-- START Record list --
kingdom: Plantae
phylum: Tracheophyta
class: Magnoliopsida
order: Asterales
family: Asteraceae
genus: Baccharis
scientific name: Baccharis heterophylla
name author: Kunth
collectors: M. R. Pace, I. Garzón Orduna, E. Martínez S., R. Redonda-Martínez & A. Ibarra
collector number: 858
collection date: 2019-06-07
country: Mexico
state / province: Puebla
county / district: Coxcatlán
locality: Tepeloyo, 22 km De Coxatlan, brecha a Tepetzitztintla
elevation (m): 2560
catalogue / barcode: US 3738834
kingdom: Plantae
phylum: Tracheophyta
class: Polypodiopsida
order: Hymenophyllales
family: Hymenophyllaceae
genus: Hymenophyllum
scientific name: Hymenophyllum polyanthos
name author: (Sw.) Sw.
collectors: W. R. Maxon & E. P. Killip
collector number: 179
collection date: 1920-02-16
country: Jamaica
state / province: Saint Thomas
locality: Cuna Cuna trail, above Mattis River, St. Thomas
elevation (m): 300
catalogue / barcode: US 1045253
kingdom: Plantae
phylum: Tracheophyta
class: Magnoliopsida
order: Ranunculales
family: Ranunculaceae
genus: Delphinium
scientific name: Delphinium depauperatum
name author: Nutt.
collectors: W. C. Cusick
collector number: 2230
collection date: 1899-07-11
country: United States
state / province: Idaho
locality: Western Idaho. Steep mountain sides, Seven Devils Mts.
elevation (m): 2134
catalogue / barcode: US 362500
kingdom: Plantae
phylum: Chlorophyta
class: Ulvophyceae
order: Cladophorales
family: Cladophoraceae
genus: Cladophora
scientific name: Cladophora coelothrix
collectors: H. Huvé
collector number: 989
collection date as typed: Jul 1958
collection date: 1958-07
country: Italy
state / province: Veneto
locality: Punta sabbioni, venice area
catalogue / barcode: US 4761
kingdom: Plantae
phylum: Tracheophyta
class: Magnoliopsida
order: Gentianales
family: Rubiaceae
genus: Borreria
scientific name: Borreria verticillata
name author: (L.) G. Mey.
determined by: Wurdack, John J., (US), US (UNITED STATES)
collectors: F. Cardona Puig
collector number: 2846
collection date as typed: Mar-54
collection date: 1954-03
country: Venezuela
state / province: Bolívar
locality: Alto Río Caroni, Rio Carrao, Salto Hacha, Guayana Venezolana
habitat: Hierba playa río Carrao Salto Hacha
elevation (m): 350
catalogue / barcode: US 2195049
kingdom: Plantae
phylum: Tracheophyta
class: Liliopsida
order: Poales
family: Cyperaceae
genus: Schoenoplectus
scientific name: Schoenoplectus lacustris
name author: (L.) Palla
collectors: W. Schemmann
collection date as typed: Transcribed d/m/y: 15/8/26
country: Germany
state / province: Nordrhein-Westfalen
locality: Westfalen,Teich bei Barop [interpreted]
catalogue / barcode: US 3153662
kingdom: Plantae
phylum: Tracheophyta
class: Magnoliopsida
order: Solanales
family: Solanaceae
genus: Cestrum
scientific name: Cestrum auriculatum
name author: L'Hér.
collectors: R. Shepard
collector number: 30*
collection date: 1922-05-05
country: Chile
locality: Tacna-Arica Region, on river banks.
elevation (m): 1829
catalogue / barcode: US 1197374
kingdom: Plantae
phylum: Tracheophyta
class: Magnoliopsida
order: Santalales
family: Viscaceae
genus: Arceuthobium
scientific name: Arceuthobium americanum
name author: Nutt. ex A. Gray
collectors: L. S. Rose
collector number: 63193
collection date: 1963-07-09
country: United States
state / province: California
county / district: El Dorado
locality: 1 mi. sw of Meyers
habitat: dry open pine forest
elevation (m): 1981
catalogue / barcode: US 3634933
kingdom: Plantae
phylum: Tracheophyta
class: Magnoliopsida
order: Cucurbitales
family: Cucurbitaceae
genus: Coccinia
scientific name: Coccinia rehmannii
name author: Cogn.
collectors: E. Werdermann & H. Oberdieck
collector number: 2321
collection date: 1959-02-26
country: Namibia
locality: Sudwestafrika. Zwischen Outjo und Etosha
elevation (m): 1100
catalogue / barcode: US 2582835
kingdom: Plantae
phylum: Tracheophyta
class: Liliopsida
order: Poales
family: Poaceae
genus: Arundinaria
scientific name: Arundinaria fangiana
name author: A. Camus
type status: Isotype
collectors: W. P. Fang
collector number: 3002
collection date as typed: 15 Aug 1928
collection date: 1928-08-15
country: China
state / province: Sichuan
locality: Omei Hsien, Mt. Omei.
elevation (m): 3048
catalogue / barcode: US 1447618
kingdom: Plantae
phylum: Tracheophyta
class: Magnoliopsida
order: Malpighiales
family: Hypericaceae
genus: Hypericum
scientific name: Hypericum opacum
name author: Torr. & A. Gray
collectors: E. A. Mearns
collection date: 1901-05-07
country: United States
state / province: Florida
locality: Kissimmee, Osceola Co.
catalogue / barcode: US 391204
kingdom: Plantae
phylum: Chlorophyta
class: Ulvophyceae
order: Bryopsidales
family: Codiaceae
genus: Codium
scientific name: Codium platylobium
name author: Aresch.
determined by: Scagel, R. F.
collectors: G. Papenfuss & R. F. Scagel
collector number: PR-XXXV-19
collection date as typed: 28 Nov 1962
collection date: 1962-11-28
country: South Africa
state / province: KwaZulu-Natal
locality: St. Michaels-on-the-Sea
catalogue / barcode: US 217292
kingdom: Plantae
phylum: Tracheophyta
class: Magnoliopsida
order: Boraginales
-- END Record list --
# [Exercise requirements]
Rewrite all of the data above with "site" in place of "locality", keeping everything else the same.

# [Expected output]
kingdom: Plantae
phylum: Tracheophyta
class: Magnoliopsida
order: Asterales
family: Asteraceae
genus: Baccharis
scientific name: Baccharis heterophylla
name author: Kunth
collectors: M. R. Pace, I. Garzón Orduna, E. Martínez S., R. Redonda-Martínez & A. Ibarra
collector number: 858
collection date: 2019-06-07
country: Mexico
state / province: Puebla
county / district: Coxcatlán
site: Tepeloyo, 22 km De Coxatlan, brecha a Tepetzitztintla
elevation (m): 2560
catalogue / barcode: US 3738834
kingdom: Plantae
phylum: Tracheophyta
class: Polypodiopsida
order: Hymenophyllales
family: Hymenophyllaceae
genus: Hymenophyllum
scientific name: Hymenophyllum polyanthos
name author: (Sw.) Sw.
collectors: W. R. Maxon & E. P. Killip
collector number: 179
collection date: 1920-02-16
country: Jamaica
state / province: Saint Thomas
site: Cuna Cuna trail, above Mattis River, St. Thomas
elevation (m): 300
catalogue / barcode: US 1045253
kingdom: Plantae
phylum: Tracheophyta
class: Magnoliopsida
order: Ranunculales
family: Ranunculaceae
genus: Delphinium
scientific name: Delphinium depauperatum
name author: Nutt.
collectors: W. C. Cusick
collector number: 2230
collection date: 1899-07-11
country: United States
state / province: Idaho
site: Western Idaho. Steep mountain sides, Seven Devils Mts.
elevation (m): 2134
catalogue / barcode: US 362500
kingdom: Plantae
phylum: Chlorophyta
class: Ulvophyceae
order: Cladophorales
family: Cladophoraceae
genus: Cladophora
scientific name: Cladophora coelothrix
collectors: H. Huvé
collector number: 989
collection date as typed: Jul 1958
collection date: 1958-07
country: Italy
state / province: Veneto
site: Punta sabbioni, venice area
catalogue / barcode: US 4761
kingdom: Plantae
phylum: Tracheophyta
class: Magnoliopsida
order: Gentianales
family: Rubiaceae
genus: Borreria
scientific name: Borreria verticillata
name author: (L.) G. Mey.
determined by: Wurdack, John J., (US), US (UNITED STATES)
collectors: F. Cardona Puig
collector number: 2846
collection date as typed: Mar-54
collection date: 1954-03
country: Venezuela
state / province: Bolívar
site: Alto Río Caroni, Rio Carrao, Salto Hacha, Guayana Venezolana
habitat: Hierba playa río Carrao Salto Hacha
elevation (m): 350
catalogue / barcode: US 2195049
kingdom: Plantae
phylum: Tracheophyta
class: Liliopsida
order: Poales
family: Cyperaceae
genus: Schoenoplectus
scientific name: Schoenoplectus lacustris
name author: (L.) Palla
collectors: W. Schemmann
collection date as typed: Transcribed d/m/y: 15/8/26
country: Germany
state / province: Nordrhein-Westfalen
site: Westfalen,Teich bei Barop [interpreted]
catalogue / barcode: US 3153662
kingdom: Plantae
phylum: Tracheophyta
class: Magnoliopsida
order: Solanales
family: Solanaceae
genus: Cestrum
scientific name: Cestrum auriculatum
name author: L'Hér.
collectors: R. Shepard
collector number: 30*
collection date: 1922-05-05
country: Chile
site: Tacna-Arica Region, on river banks.
elevation (m): 1829
catalogue / barcode: US 1197374
kingdom: Plantae
phylum: Tracheophyta
class: Magnoliopsida
order: Santalales
family: Viscaceae
genus: Arceuthobium
scientific name: Arceuthobium americanum
name author: Nutt. ex A. Gray
collectors: L. S. Rose
collector number: 63193
collection date: 1963-07-09
country: United States
state / province: California
county / district: El Dorado
site: 1 mi. sw of Meyers
habitat: dry open pine forest
elevation (m): 1981
catalogue / barcode: US 3634933
kingdom: Plantae
phylum: Tracheophyta
class: Magnoliopsida
order: Cucurbitales
family: Cucurbitaceae
genus: Coccinia
scientific name: Coccinia rehmannii
name author: Cogn.
collectors: E. Werdermann & H. Oberdieck
collector number: 2321
collection date: 1959-02-26
country: Namibia
site: Sudwestafrika. Zwischen Outjo und Etosha
elevation (m): 1100
catalogue / barcode: US 2582835
kingdom: Plantae
phylum: Tracheophyta
class: Liliopsida
order: Poales
family: Poaceae
genus: Arundinaria
scientific name: Arundinaria fangiana
name author: A. Camus
type status: Isotype
collectors: W. P. Fang
collector number: 3002
collection date as typed: 15 Aug 1928
collection date: 1928-08-15
country: China
state / province: Sichuan
site: Omei Hsien, Mt. Omei.
elevation (m): 3048
catalogue / barcode: US 1447618
kingdom: Plantae
phylum: Tracheophyta
class: Magnoliopsida
order: Malpighiales
family: Hypericaceae
genus: Hypericum
scientific name: Hypericum opacum
name author: Torr. & A. Gray
collectors: E. A. Mearns
collection date: 1901-05-07
country: United States
state / province: Florida
site: Kissimmee, Osceola Co.
catalogue / barcode: US 391204
kingdom: Plantae
phylum: Chlorophyta
class: Ulvophyceae
order: Bryopsidales
family: Codiaceae
genus: Codium
scientific name: Codium platylobium
name author: Aresch.
determined by: Scagel, R. F.
collectors: G. Papenfuss & R. F. Scagel
collector number: PR-XXXV-19
collection date as typed: 28 Nov 1962
collection date: 1962-11-28
country: South Africa
state / province: KwaZulu-Natal
site: St. Michaels-on-the-Sea
catalogue / barcode: US 217292
kingdom: Plantae
phylum: Tracheophyta
class: Magnoliopsida
order: Boraginales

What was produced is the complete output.